It was thursday, when i went to my twin's house (Twin is how i call one of my best friends) She was studying for an english exam and she was so worried about it, i helped her to study, i saw that she was so stressed, i didn't know what to do so i just started singing "Tim the turtle" and making my strange "dance" we laugh a lot and she recorded me, then she turned on the radio and we started listening "merengue" she hate it so she wanted me to change the channel but i didn't change it, she looked at me like she was going to kill me, i didn't care and continued dancing in a weird way, we spent a cool time together, i really missed her, and i want to spent time with her again...
She is really like me, she's taller than me, she has tanned skin and curly long hair, her eyes are big and she has a really big and lovely smile, she's thin she has thick eyebrows, she's so beautiful and a really good friend, i really love her.

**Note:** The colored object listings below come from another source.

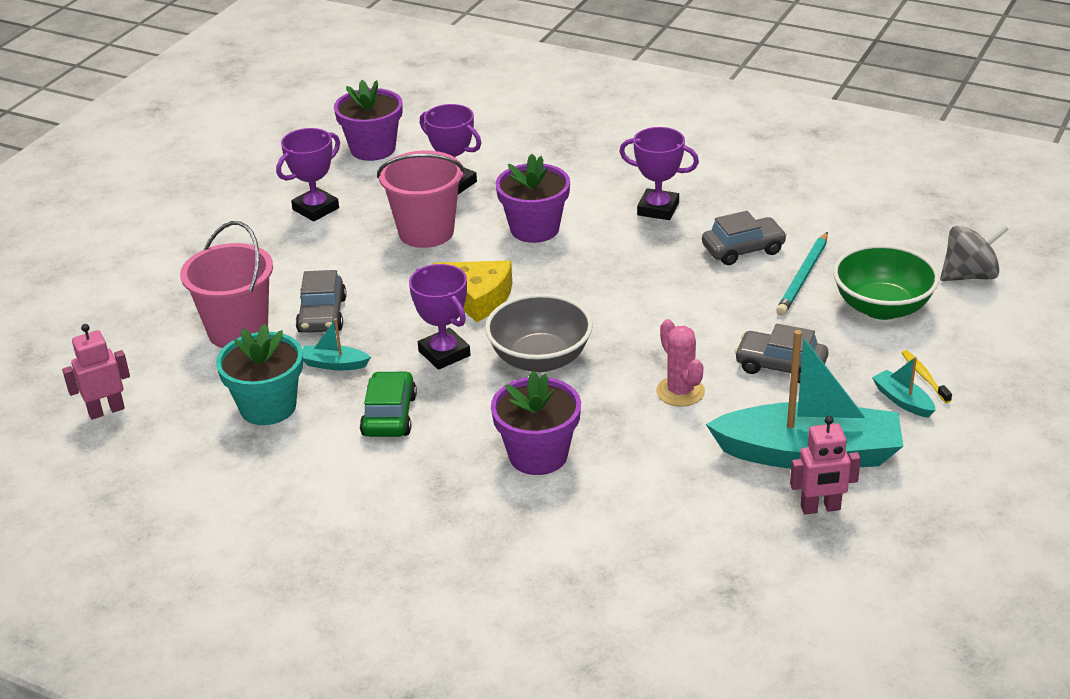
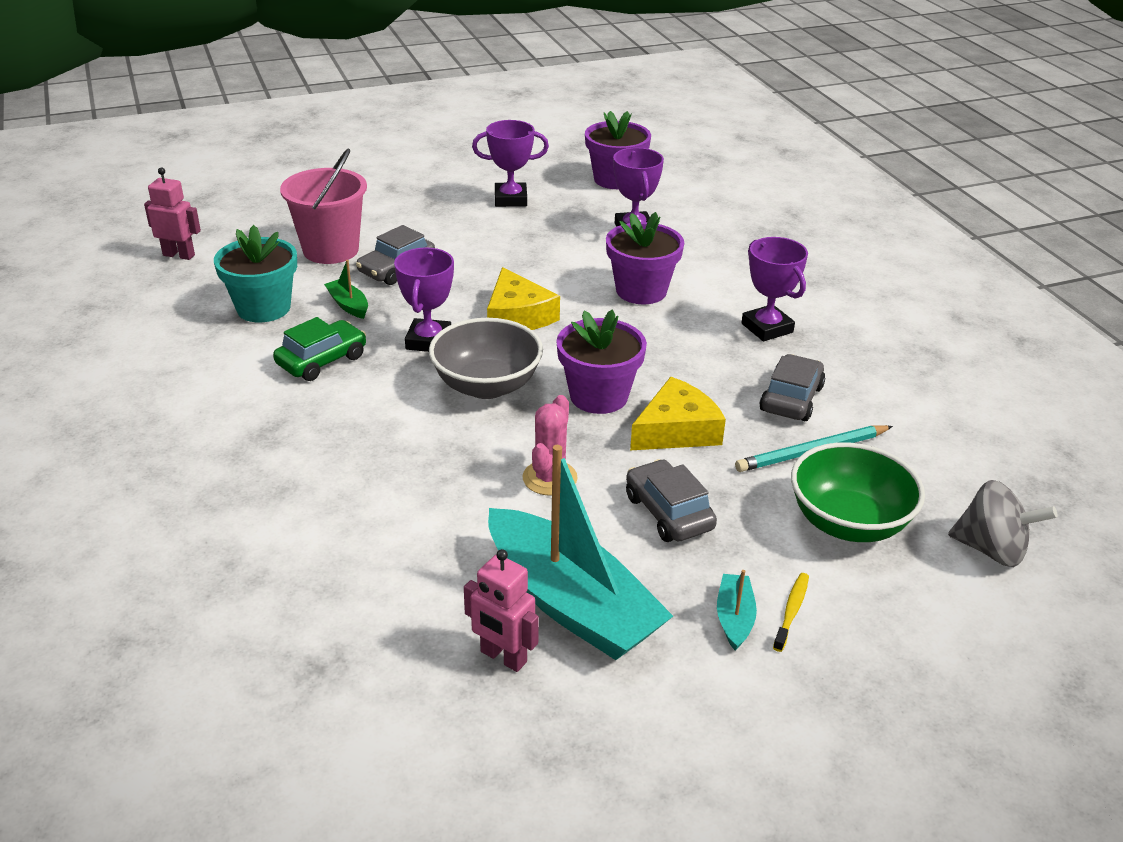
camera: 40 degrees right, 0 degrees up
(334, 364) = (348, 305): turquoise boat -> green boat
(426, 232) = (558, 252): pink bucket -> none
(538, 455) = (366, 454): purple flower pot -> purple flower pot (598, 396)
(707, 312) = (676, 430): none -> yellow cheese
(743, 249) = (791, 399): grey car -> grey car turned 90 degrees counterclockwise

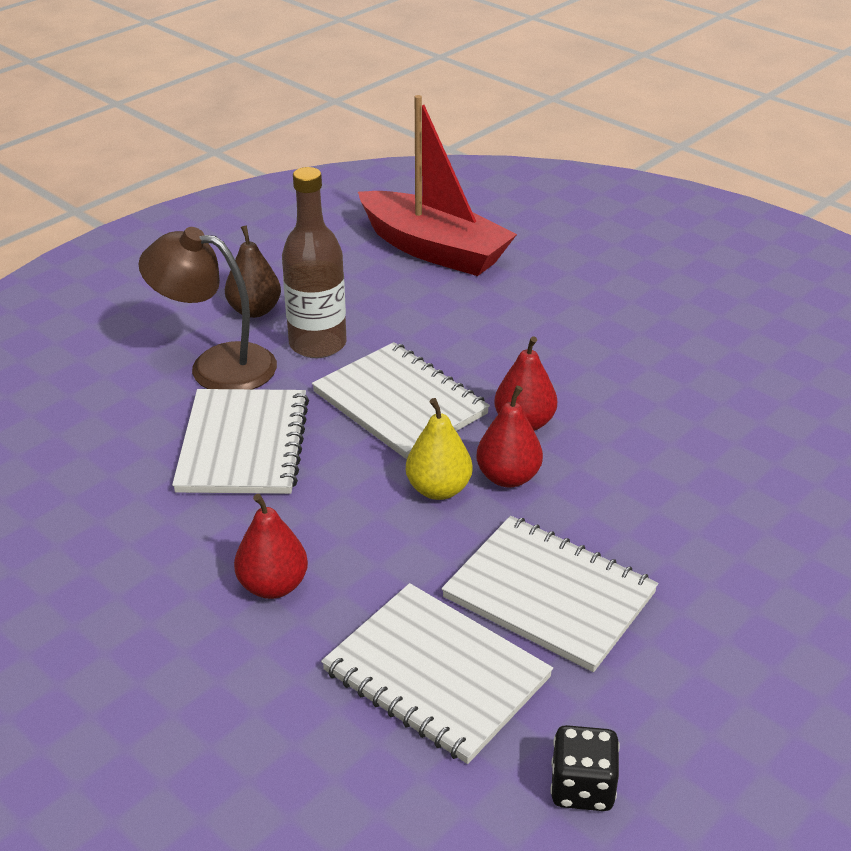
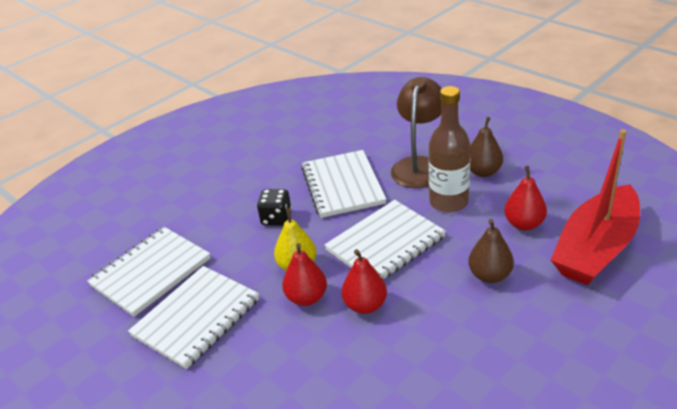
camera: 95 degrees right, 0 degrees up
(243, 445) = (342, 185): white notebook -> white notebook turned 75 degrees clockwise
(273, 586) = (227, 210): red pear -> red pear (524, 224)
(473, 323) = (490, 275): none -> brown pear
(582, 788) = (59, 329): black dice -> black dice (276, 218)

What do you do when your friends are stressed?
Saturday, June 22, 2013
Monday, June 17, 2013
High light of last week, June 9th to 16th.
I saw this picture on Facebook and at the same time i did it, i remembered one of my cousins... She's 12 years old, she wear short dresses, high heels, she puts more make up on her face than i do, she love drinking alcohol and she lives and dies for her "Android", her tablet and many technologic things that she waste time using, she's like todays children... but the thing is that her "babies" as she told them, are killing her, I think she's wasting her childhood with all this things.. I always tell her what i used to do when i was 12 and i try making little jokes like "When you'll be 25 you're gonna be blind, ugly, and with nothing to do", but she just laugh, i know that she don't really care about that and i'm a little worried with this situation, because i know is not just her...
-How can we make a little change on childhood of today's children?
-How can we make a little change on childhood of today's children?
Sunday, June 9, 2013
My first high light, april 2nd to 9th.
Normally I wake up, go to the university, go home for a lunch, go to the university again, and go home again... This week, something new happen, let's see...
It was Tuesday, I had a really busy day… I finished classes more or less at 5:45 pm and I arrived home at 6:20 pm, then I went to buy some things outside and came back to sat in front of the computer, I was surfing the net when my mom said: “Don’t you have to go to the dentist today?” It was 6:45 and I had to be there at 7:15 so I didn’t say anything to my mom I just turned off my pc and ran downstairs as fast as I could, I took the bus at the same time I left home but it was R E A L L Y S L O W, I was so angry because I forgot about it and I thought that I would lose the appointment with my dentist, he’s such an impatient person so… However, I got off the bus at 7:07 pm and I ran from “Carrera 33” to “Tercera etapa”, everyone were looking at me thinking that I was a robber or something… but I really didn’t care, I arrived to my dentist building and the elevator was on the 5th floor, I decided to run upstairs, finally I came to my dentist room at 7:11 and he was “busy” with other people so, I had to wait, I waited like 30 minutes like a fool, I was really, really, really upset. I went out of there and arrived home more or less at 9:00 pm, my teeth were killing me, I had a terrible headache, I was hungry, I couldn’t chew and I had to do a lot of homework so I continued being upset, I took a pill, I went to sleep and woke up early the next morning to do my duties and.. That’s my high light of this week.
What should i do to remember my dentist appointment's?
(Taking into account that each month my dentist give me a paper with the date of my appointment and I put it on my wall.)